The same cannot be said of the inhospitable geography and climate, which undermine all, with little regard to rank or injury. Often, the seemingly banal can pose a threat, like the ever-pervasive sand.
“When there's a sandstorm you can't see a few feet in front of you,” says Tien. “In the process of opening the hospital door to go out, the sand blows right in and coats everything.” It carries an organism called Acinetobacter baumannii, which has proven to have considerable antimicrobial resistance. It's rarely a threat to healthy individuals but can cause pneumonia and bone infections in someone whose immune system is weakened, such as the wounded.
“There's talk of building an anti-chamber to the hospital, so you'd have a double set of doors, to help keep the sand out,” says Tien.
For others, the threat is less physical but just as problematic. Post-traumatic stress disorder (PTSD) and acute stress disorder are among the most common “operational stress injuries,” that soldiers face.
“Between 15% to 30% of our soldiers in Afghanistan might experience an emotional stress injury,” says Maj Rakesh Jetly, a psychiatrist with 17 years of military service. “It depends on the mission but it's really too soon to say.”
In previous Canadian missions, peacekeepers often experienced emotional problems arising from a sense of helplessness, says Jetly: “In the face of absolutely horrific things — I'm seeing through my binoculars a woman being raped, and because of the rules of engagement I can't step in.” In Afghanistan, Canadians are actively involved in combat, shooting at the enemy, and being targeted in return, which Jetly says can trigger a different type of emotional response. “How many of us have actually looked at what happens to people who have actually killed others in combat, and seen a colleague killed?”
Jetly, who served a 2-month tour of Afghanistan, runs the armed forces' trauma centre in Halifax, 1 of 5 across the country. He says the military accepts PTSD is a real consequence of war, and that returning personnel are offered extensive counselling services. “This is a treatable illness. There are soldiers who get PTSD and get treatment, including medication, and go back to work [in combat], and we've got data to prove that.”

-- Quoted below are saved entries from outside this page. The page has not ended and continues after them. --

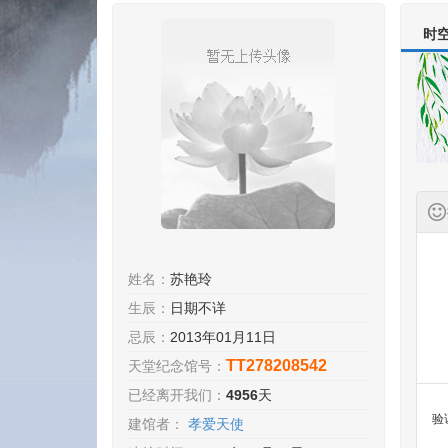
时
姓名：
苏艳玲
生辰：
日期不详
忌辰：
2013年01月11日
TT278208542
天堂纪念馆号：
已经离开我们：
4956
天
验
建馆者：
孝爱天使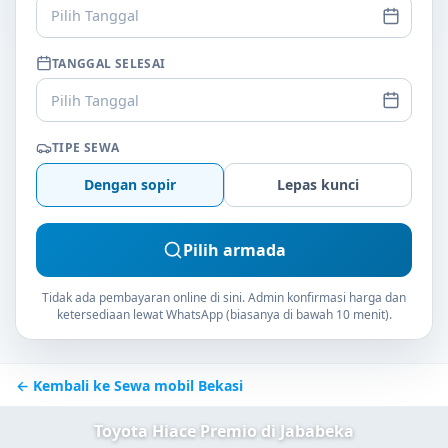
Pilih Tanggal
TANGGAL SELESAI
Pilih Tanggal
TIPE SEWA
Dengan sopir
Lepas kunci
Pilih armada
Tidak ada pembayaran online di sini. Admin konfirmasi harga dan
ketersediaan lewat WhatsApp (biasanya di bawah 10 menit).
← Kembali ke Sewa mobil Bekasi
Toyota Hiace Premio di Jababeka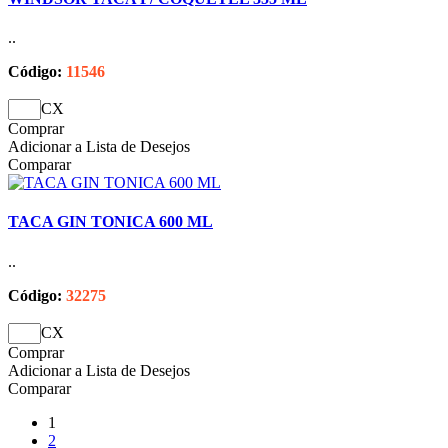
..
Código:
11546
CX
Comprar
Adicionar a Lista de Desejos
Comparar
TACA GIN TONICA 600 ML
..
Código:
32275
CX
Comprar
Adicionar a Lista de Desejos
Comparar
1
2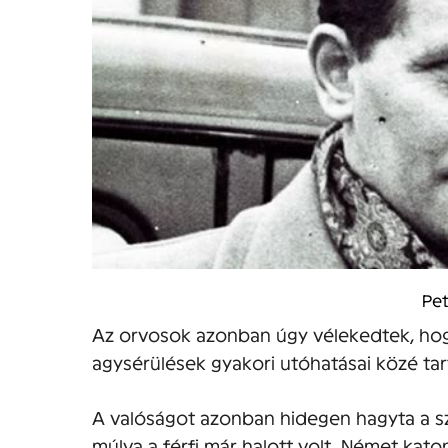
Pet
Az orvosok azonban úgy vélekedtek, hogy
agysérülések gyakori utóhatásai közé ta
A valóságot azonban hidegen hagyta a s
múlva a férfi már halott volt. Német kato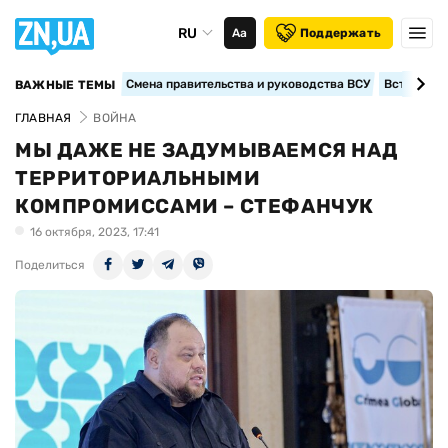
RU
Аа
Поддержать
Смена правительства и руководства ВСУ
Вступление
ВАЖНЫЕ ТЕМЫ
ГЛАВНАЯ
ВОЙНА
МЫ ДАЖЕ НЕ ЗАДУМЫВАЕМСЯ НАД
ТЕРРИТОРИАЛЬНЫМИ
КОМПРОМИССАМИ – СТЕФАНЧУК
16 октября, 2023, 17:41
Поделиться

As in Canada, there is a shortage of doctors in Afghanistan. “I'd say we are in a critical need,” says recruiter Capt Anne Johnston, a 30-year military veteran. As an incentive, the military is now offering civilian physicians a $225 000 signing bonus if they enlist for 4 years. Once in uniform, they'll receive a competitive salary, working fewer hours each day and seeing few patients, except when posted to a military zone like Afghanistan.
Physician stints in war zones are limited to 2-month tours, which tend to be more appealing than the 6 months faced by soldiers. The docs also receive risk and hardship allowances.
“The military is not a good fit for probably 90% to 95% of medical students and physicians,” says Johnston. “However, it is an extremely good fit for 5% to 10% of the people out there.”
For those, there also more intangible benefits to be found. There's camaraderie, as Microys notes, as well as shoptalk with doctors from other NATO nations, an opportunity for study and a sense of purpose.
“As a civilian in Canada, I'm in an operating room virtually every single day,” she says. “When I want to do research, I have to take a vacation day. In the military, I have the time to do research and get training. … So many times in Kandahar, when you sit in the lounge at the end of the day, you feel like you're finally practising medicine that's worthwhile. You feel like you've really made a difference.”